» **WHAT IS BEING ASKED**
Copy out every record that follows, word for word.

:: RECORDS SUPPLIED ::

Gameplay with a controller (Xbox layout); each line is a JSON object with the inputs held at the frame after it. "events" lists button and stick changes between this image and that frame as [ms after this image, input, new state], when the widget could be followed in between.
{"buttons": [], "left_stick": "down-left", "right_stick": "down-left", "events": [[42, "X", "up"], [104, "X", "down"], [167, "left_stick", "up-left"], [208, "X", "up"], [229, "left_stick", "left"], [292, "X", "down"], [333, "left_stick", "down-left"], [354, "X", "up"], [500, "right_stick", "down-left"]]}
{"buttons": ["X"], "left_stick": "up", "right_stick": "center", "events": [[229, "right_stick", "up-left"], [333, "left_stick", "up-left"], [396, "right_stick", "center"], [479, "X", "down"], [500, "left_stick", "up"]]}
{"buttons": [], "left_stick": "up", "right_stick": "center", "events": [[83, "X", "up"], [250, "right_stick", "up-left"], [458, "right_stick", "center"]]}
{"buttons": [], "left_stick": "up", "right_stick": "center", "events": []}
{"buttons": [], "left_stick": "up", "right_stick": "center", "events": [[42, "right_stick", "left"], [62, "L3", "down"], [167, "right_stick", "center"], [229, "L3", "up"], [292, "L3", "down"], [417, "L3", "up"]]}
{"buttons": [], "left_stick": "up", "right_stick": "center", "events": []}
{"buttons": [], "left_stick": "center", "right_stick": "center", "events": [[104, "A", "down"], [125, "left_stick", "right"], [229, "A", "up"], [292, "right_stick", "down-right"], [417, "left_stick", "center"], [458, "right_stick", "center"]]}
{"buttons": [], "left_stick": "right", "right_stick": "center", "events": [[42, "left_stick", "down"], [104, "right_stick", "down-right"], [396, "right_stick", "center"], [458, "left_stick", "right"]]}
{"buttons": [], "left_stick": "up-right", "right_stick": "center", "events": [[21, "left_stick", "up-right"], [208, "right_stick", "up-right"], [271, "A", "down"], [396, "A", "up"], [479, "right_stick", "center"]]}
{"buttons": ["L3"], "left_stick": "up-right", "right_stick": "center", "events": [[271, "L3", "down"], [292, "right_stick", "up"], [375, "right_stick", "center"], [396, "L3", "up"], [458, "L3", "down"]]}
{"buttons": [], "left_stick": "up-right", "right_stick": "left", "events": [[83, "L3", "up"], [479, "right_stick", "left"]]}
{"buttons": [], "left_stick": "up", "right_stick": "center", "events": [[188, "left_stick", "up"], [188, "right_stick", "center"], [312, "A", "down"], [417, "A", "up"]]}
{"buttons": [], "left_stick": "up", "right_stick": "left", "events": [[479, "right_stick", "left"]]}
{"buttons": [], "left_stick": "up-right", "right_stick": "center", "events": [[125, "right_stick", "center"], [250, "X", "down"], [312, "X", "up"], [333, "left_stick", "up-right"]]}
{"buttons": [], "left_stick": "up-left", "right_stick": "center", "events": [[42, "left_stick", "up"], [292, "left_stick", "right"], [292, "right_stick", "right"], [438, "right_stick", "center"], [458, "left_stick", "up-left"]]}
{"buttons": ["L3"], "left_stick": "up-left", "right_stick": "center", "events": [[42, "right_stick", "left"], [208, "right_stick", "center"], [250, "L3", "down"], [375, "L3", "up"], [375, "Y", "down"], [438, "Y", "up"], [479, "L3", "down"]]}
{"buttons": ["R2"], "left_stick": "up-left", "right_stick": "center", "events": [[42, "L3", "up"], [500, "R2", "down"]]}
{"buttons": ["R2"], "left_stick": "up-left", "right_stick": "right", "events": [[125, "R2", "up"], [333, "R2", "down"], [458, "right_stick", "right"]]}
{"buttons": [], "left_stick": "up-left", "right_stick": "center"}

:::

» **THE ANSWER**
Gameplay with a controller (Xbox layout); each line is a JSON object with the inputs held at the frame after it. "events" lists button and stick changes between this image and that frame as [ms after this image, input, new state], when the widget could be followed in between.
{"buttons": [], "left_stick": "down-left", "right_stick": "down-left", "events": [[42, "X", "up"], [104, "X", "down"], [167, "left_stick", "up-left"], [208, "X", "up"], [229, "left_stick", "left"], [292, "X", "down"], [333, "left_stick", "down-left"], [354, "X", "up"], [500, "right_stick", "down-left"]]}
{"buttons": ["X"], "left_stick": "up", "right_stick": "center", "events": [[229, "right_stick", "up-left"], [333, "left_stick", "up-left"], [396, "right_stick", "center"], [479, "X", "down"], [500, "left_stick", "up"]]}
{"buttons": [], "left_stick": "up", "right_stick": "center", "events": [[83, "X", "up"], [250, "right_stick", "up-left"], [458, "right_stick", "center"]]}
{"buttons": [], "left_stick": "up", "right_stick": "center", "events": []}
{"buttons": [], "left_stick": "up", "right_stick": "center", "events": [[42, "right_stick", "left"], [62, "L3", "down"], [167, "right_stick", "center"], [229, "L3", "up"], [292, "L3", "down"], [417, "L3", "up"]]}
{"buttons": [], "left_stick": "up", "right_stick": "center", "events": []}
{"buttons": [], "left_stick": "center", "right_stick": "center", "events": [[104, "A", "down"], [125, "left_stick", "right"], [229, "A", "up"], [292, "right_stick", "down-right"], [417, "left_stick", "center"], [458, "right_stick", "center"]]}
{"buttons": [], "left_stick": "right", "right_stick": "center", "events": [[42, "left_stick", "down"], [104, "right_stick", "down-right"], [396, "right_stick", "center"], [458, "left_stick", "right"]]}
{"buttons": [], "left_stick": "up-right", "right_stick": "center", "events": [[21, "left_stick", "up-right"], [208, "right_stick", "up-right"], [271, "A", "down"], [396, "A", "up"], [479, "right_stick", "center"]]}
{"buttons": ["L3"], "left_stick": "up-right", "right_stick": "center", "events": [[271, "L3", "down"], [292, "right_stick", "up"], [375, "right_stick", "center"], [396, "L3", "up"], [458, "L3", "down"]]}
{"buttons": [], "left_stick": "up-right", "right_stick": "left", "events": [[83, "L3", "up"], [479, "right_stick", "left"]]}
{"buttons": [], "left_stick": "up", "right_stick": "center", "events": [[188, "left_stick", "up"], [188, "right_stick", "center"], [312, "A", "down"], [417, "A", "up"]]}
{"buttons": [], "left_stick": "up", "right_stick": "left", "events": [[479, "right_stick", "left"]]}
{"buttons": [], "left_stick": "up-right", "right_stick": "center", "events": [[125, "right_stick", "center"], [250, "X", "down"], [312, "X", "up"], [333, "left_stick", "up-right"]]}
{"buttons": [], "left_stick": "up-left", "right_stick": "center", "events": [[42, "left_stick", "up"], [292, "left_stick", "right"], [292, "right_stick", "right"], [438, "right_stick", "center"], [458, "left_stick", "up-left"]]}
{"buttons": ["L3"], "left_stick": "up-left", "right_stick": "center", "events": [[42, "right_stick", "left"], [208, "right_stick", "center"], [250, "L3", "down"], [375, "L3", "up"], [375, "Y", "down"], [438, "Y", "up"], [479, "L3", "down"]]}
{"buttons": ["R2"], "left_stick": "up-left", "right_stick": "center", "events": [[42, "L3", "up"], [500, "R2", "down"]]}
{"buttons": ["R2"], "left_stick": "up-left", "right_stick": "right", "events": [[125, "R2", "up"], [333, "R2", "down"], [458, "right_stick", "right"]]}
{"buttons": [], "left_stick": "up-left", "right_stick": "center"}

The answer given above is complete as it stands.